Doch wer entscheidet jetzt über die Konsequenzen - zum Beispiel eine Geldstrafe oder Suspendierung von Baumgartl oder einen Rauswurf von Reis? Knäbel ist der Verantwortliche und muss es inmitten seiner Vertragsgespräche mit dem Aufsichtsrat moderieren. Für Hechelmann ist es nach wenigen Monaten im Amt seine erste große Prüfung, gleich eine schwierige. Mit einem Trainerwechsel oder Spielerrauswurf wollte er seine Amtszeit nicht beginnen. Der Aufsichtsrat hält sich heraus und verweist auf die sportliche Leitung.
Schalker haben sich in eine schwierige Lage manövriert
Doch wie sollten Knäbel und Hechelmann entscheiden? Baumgartl ist ein erfahrener Profi, der genau weiß, welche Reaktionen Interviews auslösen können. Schmeißen ihn die Schalker raus, und wenn es nur für ein Spiel ist, oder verpassen ihm eine hohe Geldstrafe, sind die älteren Profis noch viel unzufriedener. Und auch die Fans, viele gaben Baumgartl Recht. Sagen die Bosse nichts und vermitteln lediglich eine Alle-haben-sich-lieb-Aussprache, könnte Reis' Autorität leiden - und auch die von Knäbel im Umfeld. Die Fans wünschen sich klare Worte und Konsequenzen. Krempelt Reis seine Spielstrategie auf Wunsch der Mannschaft komplett um, würde er Größe zeigen, aber auch an Macht verlieren. Klar ist: Anpassen muss Reis einiges, nach sieben Spielen hat Schalke 15 Gegentore kassiert und es hätten noch mehr sein können. Warum versucht er es zum Beispiel nicht mit einer Dreierkette? Das passende Personal hat er im Kader.
Die Schalker haben sich in eine schwierige Lage hinein manövriert. Der direkte Wiederaufstieg jedenfalls ist aktuell sehr weit weg.

......

*ZU ERLEDIGEN:*
1. Schreibe aus dem Text über Schalke wörtlich ab: Setze bei den Worten „Doch wer entscheidet“ ein und höre nach „die sportliche Leitung.“ auf.
2. Warum muss Reis laut dem Text über Schalke einiges anpassen? Antworte in ein bis drei Sätzen.
Die Einträge sind eigenständiges Material und gehören nicht zum Text über Schalke.

*AUSZUG DER DATEN:*

......

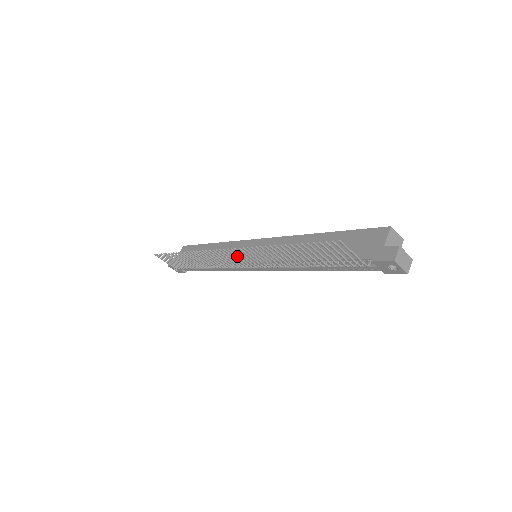
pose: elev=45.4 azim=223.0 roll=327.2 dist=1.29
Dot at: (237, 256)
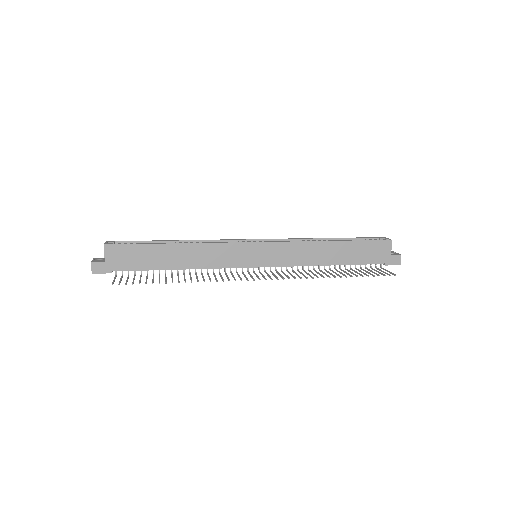
Dot at: (270, 276)
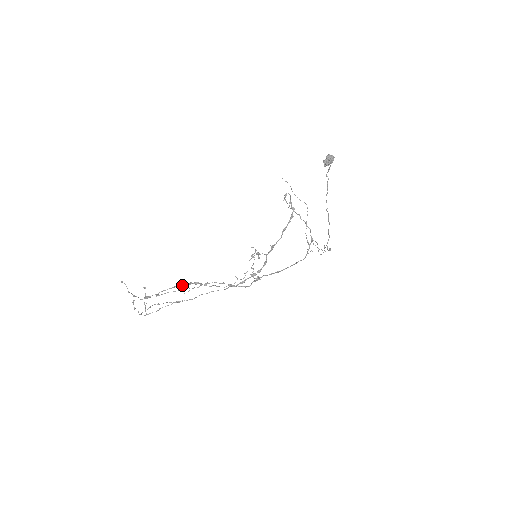
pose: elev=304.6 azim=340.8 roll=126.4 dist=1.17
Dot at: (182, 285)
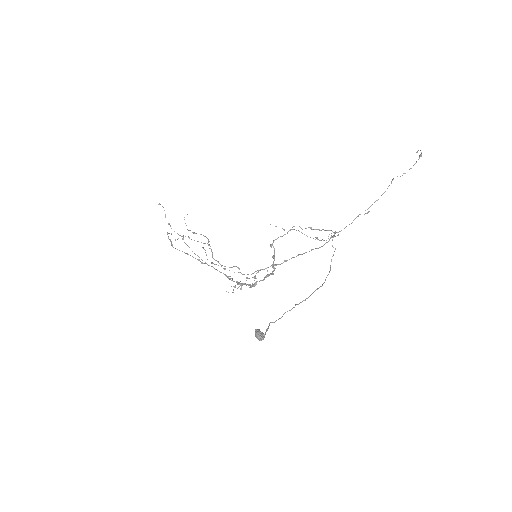
Dot at: (193, 257)
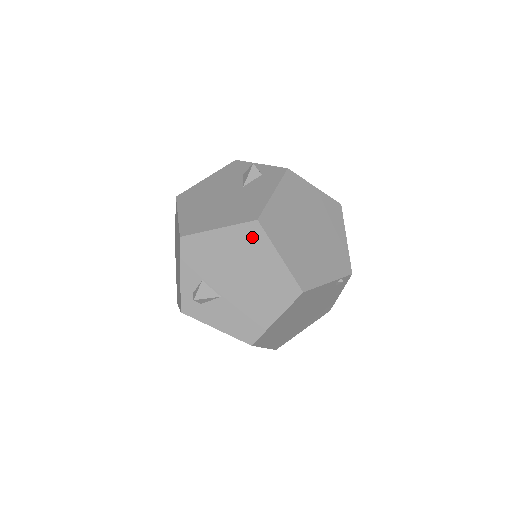
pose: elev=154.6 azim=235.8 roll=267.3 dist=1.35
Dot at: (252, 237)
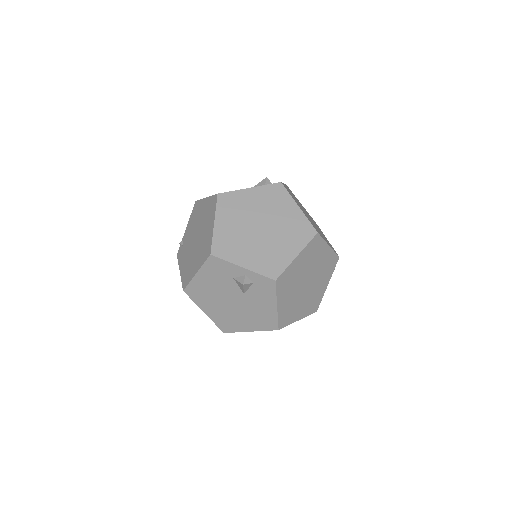
Dot at: occluded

......

*ERGEBNISSE JE AUFGABE:*
1.
Doch wer entscheidet jetzt über die Konsequenzen - zum Beispiel eine Geldstrafe oder Suspendierung von Baumgartl oder einen Rauswurf von Reis? Knäbel ist der Verantwortliche und muss es inmitten seiner Vertragsgespräche mit dem Aufsichtsrat moderieren. Für Hechelmann ist es nach wenigen Monaten im Amt seine erste große Prüfung, gleich eine schwierige. Mit einem Trainerwechsel oder Spielerrauswurf wollte er seine Amtszeit nicht beginnen. Der Aufsichtsrat hält sich heraus und verweist auf die sportliche Leitung.

2. Schalke hat nach sieben Spielen 15 Gegentore kassiert, und es hätten noch mehr sein können.